It was called the Term Frequency-Inverse Document Frequency (TF-IDF), and we encountered it in Chapter 4, Representing Data and Engineering Features. If you recall, what TF-IDF does is basically weigh the word count by a measure of how often the words appear in the entire dataset. A useful side effect of this method is the IDF part—the inverse frequency of words. This makes sure that frequent words, such as and, the, and but, carry only a small weight in the classification.
We apply TF-IDF to the feature matrix by calling fit_transform on our existing feature matrix, X:
In [24]: tfidf = feature_extraction.text.TfidfTransformer()
In [25]: X_new = tfidf.fit_transform(X)
Don't forget to split the data; also, you can tweak the random_state parameter, which will split the data (train-test) differently as you change the random number. It is important to note that the overall accuracy might change if the train-test split changes:
In [26]: X_train, X_test, y_train, y_test = ms.train_test_split(X_new, y,
... test_size=0.2, random_state=42)
Then, when we train and score the classifier again, we suddenly find a remarkable score of 99% accuracy:
In [27]: model_naive = naive_bayes.MultinomialNB()

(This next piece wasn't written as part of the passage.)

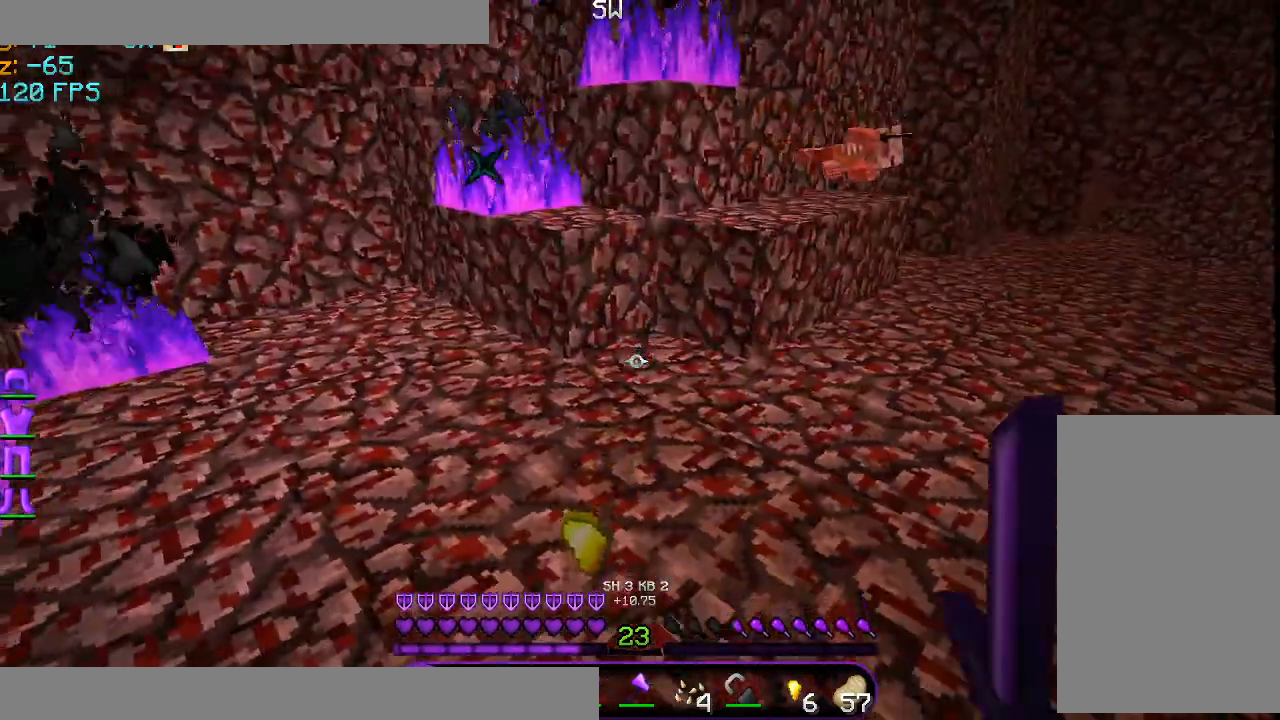
{"keys": [], "mouse": [], "events": [[417, "w", "up"]]}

... model_naive.fit(X_train, y_train)
... model_naive.score(X_test, y_test)
Out[27]: 0.99087941628264209
To convince us of the classifier's awesomeness, we can inspect the confusion matrix. This is a matrix that shows, for every class, how many data samples were misclassified as belonging to a different class. The diagonal elements in the matrix tell us how many samples of the class i were correctly classified as belonging to the class i. The off-diagonal elements represent misclassifications:
In [28]: metrics.confusion_matrix(y_test, model_naive.predict(X_test))
Out[28]: array([[3746, 84],
[ 11, 6575]])
This tells us we got 3,746 class 0 classifications correct, and 6,575 class 1 classifications correct. We confused 84 samples of class 0 as belonging to class 1 and 11 samples of class 1 as belonging to class 0. If you ask me, that's about as good as it gets.